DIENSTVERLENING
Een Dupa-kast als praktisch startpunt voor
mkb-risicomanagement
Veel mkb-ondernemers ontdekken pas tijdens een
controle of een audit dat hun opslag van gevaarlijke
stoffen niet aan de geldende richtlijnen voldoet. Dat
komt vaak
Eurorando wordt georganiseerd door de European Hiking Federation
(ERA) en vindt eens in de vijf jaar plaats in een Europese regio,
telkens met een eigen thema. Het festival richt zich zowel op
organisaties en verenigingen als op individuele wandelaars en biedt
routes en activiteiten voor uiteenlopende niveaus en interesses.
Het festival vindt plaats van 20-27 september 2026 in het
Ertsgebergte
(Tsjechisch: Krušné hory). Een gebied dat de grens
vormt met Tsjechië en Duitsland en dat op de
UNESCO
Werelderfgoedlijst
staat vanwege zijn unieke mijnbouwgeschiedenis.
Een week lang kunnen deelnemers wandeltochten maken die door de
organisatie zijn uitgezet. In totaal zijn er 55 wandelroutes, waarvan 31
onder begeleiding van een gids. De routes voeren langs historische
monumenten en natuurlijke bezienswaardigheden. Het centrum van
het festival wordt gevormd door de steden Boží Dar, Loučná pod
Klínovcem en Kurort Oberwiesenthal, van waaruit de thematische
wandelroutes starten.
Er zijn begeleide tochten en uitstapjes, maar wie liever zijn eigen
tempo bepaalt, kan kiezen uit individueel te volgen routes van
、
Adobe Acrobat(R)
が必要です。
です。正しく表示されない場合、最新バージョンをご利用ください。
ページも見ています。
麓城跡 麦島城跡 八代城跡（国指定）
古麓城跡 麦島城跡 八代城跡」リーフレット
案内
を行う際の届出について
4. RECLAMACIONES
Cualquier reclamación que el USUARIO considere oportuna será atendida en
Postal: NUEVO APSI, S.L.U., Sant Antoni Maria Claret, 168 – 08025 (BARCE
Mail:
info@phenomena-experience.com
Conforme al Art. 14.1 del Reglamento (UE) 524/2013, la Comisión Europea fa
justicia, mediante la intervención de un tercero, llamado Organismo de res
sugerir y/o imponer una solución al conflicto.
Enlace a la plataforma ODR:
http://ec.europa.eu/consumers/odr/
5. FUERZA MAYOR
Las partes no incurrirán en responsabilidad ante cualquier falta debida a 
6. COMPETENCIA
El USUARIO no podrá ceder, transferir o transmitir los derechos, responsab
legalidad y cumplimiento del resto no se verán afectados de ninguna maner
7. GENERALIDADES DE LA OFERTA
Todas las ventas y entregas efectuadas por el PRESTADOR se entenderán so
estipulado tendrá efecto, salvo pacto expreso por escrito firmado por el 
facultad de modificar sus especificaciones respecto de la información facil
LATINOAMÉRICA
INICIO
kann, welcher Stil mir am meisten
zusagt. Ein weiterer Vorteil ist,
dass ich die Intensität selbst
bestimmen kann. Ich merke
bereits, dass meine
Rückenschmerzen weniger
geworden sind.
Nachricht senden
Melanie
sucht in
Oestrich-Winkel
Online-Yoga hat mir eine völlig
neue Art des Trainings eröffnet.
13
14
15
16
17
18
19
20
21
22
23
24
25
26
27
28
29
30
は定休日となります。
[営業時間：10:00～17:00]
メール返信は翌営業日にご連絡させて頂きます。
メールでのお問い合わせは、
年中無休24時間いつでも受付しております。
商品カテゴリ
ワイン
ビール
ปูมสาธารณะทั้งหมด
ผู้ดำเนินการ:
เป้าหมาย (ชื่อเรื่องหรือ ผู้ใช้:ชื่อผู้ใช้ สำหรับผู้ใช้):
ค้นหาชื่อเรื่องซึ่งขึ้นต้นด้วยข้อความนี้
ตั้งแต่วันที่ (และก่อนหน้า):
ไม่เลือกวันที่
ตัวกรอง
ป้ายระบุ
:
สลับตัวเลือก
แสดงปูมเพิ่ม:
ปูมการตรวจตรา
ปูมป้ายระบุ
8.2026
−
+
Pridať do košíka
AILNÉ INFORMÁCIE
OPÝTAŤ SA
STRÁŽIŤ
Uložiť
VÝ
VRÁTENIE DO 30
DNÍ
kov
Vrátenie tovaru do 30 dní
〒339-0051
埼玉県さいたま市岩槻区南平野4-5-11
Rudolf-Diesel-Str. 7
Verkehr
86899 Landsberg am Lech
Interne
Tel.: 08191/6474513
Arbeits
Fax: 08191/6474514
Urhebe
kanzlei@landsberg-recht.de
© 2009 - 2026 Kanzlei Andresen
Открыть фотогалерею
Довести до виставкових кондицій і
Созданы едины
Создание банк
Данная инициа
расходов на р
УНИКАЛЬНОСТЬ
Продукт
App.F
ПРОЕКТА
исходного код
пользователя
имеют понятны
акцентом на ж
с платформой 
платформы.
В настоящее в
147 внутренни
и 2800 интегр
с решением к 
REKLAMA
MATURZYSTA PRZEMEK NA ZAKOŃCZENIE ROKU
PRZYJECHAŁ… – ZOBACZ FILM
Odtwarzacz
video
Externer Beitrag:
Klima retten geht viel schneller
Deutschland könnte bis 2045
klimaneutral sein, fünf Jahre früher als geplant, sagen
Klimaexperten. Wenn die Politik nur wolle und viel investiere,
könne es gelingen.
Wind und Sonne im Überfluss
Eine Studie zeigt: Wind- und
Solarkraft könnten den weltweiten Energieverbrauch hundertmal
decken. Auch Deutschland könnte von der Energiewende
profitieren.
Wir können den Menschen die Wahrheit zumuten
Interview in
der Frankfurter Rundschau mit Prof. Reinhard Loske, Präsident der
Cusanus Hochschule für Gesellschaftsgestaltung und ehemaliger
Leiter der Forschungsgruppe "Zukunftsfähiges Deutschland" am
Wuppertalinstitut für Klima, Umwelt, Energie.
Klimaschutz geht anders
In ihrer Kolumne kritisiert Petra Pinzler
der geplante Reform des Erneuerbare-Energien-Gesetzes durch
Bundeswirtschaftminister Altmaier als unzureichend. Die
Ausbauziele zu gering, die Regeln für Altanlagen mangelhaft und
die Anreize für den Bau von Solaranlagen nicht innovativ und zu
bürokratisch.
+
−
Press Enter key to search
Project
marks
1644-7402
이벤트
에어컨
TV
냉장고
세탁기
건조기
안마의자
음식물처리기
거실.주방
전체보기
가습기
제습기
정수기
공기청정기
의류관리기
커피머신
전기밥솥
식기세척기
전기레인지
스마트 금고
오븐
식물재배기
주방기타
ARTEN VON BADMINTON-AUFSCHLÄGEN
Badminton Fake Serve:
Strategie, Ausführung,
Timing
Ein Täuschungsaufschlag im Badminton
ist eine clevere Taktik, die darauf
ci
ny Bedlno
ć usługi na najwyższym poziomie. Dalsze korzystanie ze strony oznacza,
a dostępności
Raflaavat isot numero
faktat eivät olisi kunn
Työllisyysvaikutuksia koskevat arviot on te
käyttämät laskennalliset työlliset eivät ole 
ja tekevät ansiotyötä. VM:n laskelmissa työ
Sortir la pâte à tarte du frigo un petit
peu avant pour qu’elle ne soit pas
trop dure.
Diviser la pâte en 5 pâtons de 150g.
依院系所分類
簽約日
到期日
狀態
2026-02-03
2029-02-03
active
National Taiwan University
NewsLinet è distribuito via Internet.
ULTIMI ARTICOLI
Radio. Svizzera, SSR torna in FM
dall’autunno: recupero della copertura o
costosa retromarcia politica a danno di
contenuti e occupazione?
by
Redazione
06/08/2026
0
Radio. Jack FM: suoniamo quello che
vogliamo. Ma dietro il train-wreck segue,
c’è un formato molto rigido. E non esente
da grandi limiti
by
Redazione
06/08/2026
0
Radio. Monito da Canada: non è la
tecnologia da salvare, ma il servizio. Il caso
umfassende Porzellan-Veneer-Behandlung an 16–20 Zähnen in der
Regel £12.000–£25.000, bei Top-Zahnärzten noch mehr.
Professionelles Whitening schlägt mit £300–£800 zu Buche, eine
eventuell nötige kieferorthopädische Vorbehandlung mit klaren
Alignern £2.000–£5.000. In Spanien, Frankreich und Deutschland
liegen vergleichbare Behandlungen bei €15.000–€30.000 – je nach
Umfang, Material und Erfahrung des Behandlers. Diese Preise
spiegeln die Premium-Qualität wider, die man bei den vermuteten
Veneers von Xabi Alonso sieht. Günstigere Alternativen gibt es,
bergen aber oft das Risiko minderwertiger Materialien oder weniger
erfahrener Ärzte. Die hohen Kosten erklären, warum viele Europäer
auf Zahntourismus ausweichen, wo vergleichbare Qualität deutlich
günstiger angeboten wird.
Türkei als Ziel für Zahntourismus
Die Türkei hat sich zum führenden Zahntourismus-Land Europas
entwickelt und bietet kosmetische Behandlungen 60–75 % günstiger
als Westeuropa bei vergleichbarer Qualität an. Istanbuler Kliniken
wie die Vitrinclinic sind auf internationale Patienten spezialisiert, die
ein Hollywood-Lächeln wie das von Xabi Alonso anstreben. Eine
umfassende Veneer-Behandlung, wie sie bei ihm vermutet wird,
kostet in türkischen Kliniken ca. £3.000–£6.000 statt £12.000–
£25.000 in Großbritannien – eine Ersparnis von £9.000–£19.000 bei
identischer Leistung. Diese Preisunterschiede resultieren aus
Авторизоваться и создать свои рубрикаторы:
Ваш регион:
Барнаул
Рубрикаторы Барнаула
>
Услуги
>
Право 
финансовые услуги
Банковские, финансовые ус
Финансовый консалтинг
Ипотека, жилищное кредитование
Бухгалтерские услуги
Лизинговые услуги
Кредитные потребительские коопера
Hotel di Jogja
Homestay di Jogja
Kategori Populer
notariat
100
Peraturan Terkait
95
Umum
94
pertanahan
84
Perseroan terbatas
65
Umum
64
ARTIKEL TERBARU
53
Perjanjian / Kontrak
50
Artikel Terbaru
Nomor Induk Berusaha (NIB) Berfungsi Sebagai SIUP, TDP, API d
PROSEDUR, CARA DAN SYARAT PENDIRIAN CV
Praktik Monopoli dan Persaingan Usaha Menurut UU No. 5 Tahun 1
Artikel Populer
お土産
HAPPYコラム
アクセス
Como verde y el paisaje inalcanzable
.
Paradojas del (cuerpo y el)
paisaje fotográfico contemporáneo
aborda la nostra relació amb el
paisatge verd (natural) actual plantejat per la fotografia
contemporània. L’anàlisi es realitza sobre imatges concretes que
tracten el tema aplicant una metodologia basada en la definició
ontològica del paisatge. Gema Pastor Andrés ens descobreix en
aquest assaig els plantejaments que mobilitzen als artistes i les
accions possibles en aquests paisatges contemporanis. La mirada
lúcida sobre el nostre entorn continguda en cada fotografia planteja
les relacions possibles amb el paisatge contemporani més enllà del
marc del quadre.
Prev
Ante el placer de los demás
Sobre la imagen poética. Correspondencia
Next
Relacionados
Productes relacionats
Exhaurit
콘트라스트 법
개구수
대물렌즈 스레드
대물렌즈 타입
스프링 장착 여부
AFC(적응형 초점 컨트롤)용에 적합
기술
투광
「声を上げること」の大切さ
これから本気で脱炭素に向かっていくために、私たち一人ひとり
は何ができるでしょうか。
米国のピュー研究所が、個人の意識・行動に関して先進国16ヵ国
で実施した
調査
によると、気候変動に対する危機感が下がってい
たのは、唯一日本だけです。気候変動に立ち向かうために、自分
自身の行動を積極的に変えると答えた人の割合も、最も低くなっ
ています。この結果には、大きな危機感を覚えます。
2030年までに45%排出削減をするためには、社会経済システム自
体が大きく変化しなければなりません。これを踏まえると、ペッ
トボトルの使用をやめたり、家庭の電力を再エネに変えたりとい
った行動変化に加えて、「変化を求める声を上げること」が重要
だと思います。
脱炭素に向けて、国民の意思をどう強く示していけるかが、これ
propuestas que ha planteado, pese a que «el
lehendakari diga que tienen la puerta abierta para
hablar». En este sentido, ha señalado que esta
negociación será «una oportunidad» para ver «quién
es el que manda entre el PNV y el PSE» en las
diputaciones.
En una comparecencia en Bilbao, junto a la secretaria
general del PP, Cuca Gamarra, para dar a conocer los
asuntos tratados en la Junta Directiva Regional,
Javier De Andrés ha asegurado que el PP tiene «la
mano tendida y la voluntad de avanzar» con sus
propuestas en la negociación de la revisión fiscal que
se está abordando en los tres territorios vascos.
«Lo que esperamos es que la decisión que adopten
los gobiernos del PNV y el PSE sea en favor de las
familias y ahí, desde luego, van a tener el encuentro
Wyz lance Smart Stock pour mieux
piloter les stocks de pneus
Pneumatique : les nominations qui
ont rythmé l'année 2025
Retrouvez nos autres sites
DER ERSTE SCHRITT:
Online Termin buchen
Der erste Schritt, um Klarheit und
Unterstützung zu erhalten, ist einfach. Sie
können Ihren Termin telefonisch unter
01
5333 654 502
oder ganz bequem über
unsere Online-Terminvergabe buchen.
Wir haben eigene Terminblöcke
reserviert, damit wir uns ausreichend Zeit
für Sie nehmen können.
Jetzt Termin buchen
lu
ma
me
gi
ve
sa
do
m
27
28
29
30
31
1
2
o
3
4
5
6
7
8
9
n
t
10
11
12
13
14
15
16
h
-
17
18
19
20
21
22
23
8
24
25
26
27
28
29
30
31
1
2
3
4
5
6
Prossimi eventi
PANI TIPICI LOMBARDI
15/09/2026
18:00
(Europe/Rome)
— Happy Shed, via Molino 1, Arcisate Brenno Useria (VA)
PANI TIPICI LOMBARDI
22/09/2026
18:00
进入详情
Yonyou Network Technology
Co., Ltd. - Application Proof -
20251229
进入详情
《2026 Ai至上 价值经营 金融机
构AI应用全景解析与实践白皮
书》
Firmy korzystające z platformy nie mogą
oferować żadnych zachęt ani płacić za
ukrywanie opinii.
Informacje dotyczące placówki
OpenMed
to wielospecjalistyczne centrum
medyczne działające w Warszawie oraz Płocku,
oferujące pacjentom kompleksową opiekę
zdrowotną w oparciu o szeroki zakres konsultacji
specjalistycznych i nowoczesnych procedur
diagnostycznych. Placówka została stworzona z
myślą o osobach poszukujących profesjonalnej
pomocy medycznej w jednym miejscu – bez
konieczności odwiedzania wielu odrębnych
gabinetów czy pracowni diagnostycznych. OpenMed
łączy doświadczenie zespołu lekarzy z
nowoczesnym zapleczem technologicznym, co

**How to complete this task:** Copy exactly, with no other lines, the stretch of the material that begins at the line containing "konieczności odwiedzania wielu odrębnych" and ends at its last line.

**Exercise output:**
konieczności odwiedzania wielu odrębnych
gabinetów czy pracowni diagnostycznych. OpenMed
łączy doświadczenie zespołu lekarzy z
nowoczesnym zapleczem technologicznym, co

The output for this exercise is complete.